Hi, all. Thank you for reading this question.
I have some special sequences in proteins showed as follows:
All proteins contain one similar segments, and repeat in different times.
Take 'seq1' as an example, it has a sequence(not motif in biology meanings) 'EETELICLSDVTATSGAMEHSEVILKEREE' repeated 5 times. The number after colon is the position of this segment in protein.

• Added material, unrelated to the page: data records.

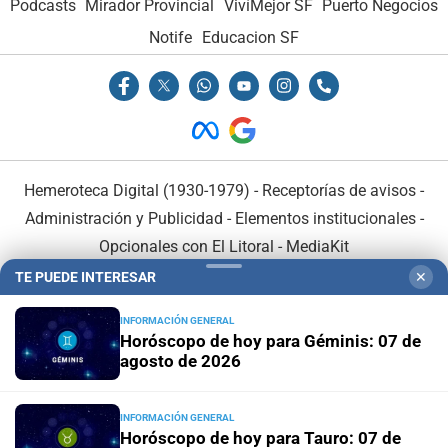
Podcasts
Mirador Provincial
VivíMejor SF
Puerto Negocios
Notife
Educacion SF
Hemeroteca Digital (1930-1979)
-
Receptorías de avisos
-
Administración y Publicidad
-
Elementos institucionales
-
Opcionales con El Litoral
-
MediaKit
TE PUEDE INTERESAR
✕
El Litoral es miembro de:
INFORMACIÓN GENERAL
Horóscopo de hoy para Géminis: 07 de
agosto de 2026
INFORMACIÓN GENERAL
En Asociación con:
Horóscopo de hoy para Tauro: 07 de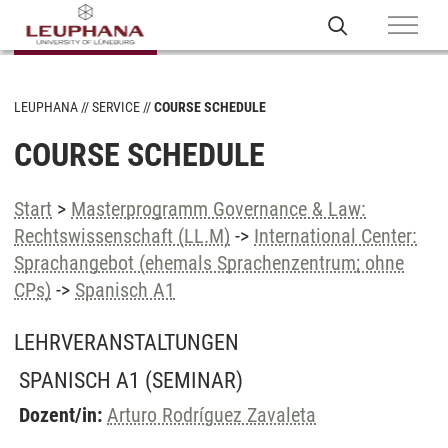
LEUPHANA
SERVICE
COURSE SCHEDULE
COURSE SCHEDULE
Start
>
Masterprogramm Governance & Law:
Rechtswissenschaft (LL.M)
->
International Center:
Sprachangebot (ehemals Sprachenzentrum; ohne
CPs)
->
Spanisch A1
LEHRVERANSTALTUNGEN
SPANISCH A1
(SEMINAR)
Dozent/in:
Arturo Rodríguez Zavaleta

seq1 EETELICLSDVTATSGAMEHSEVILKEREE:420# EETELICLNDVTSPLRAVEHSAVLLKDKVE:473# EETELICVNDVTSTSRTMGHSSVVLKENEE:527# EETELICLNDVTSPSRAMEHSTVFIEEKEE:580# EETELICLNDVTSTSEVAETPEDVLEGIEL:633
seq2 EETELICLNDVTSPLRAVEHSAVLLKDKVE:473# EETELICLNDVTSPSRAMEHSTVFIEEKEE:580
seq3 EETELICLNDFTSTSRAMEHSEVILKEREE:421# EETELICVNDVTSTSHAMEHSAVILKENEE:527# EETKLICLNEVTSTSRAMEHSAVVIEDKAE:580
seq4 EETELICLNDVTSPLRAVEHSAVLLKDKVE:473# EETELICLNDVTSPSRAMEHSTVFIEEKEE:580
I want to compute the similarity score between any two sequences based on mentioned sequence information. How can I do it? I want to consider two factors, the similarity of motifs and repeat times.
Before I joined them together as one sequence and used multiple alignment software get the similarity score of them. But I do not know if it is reasonable.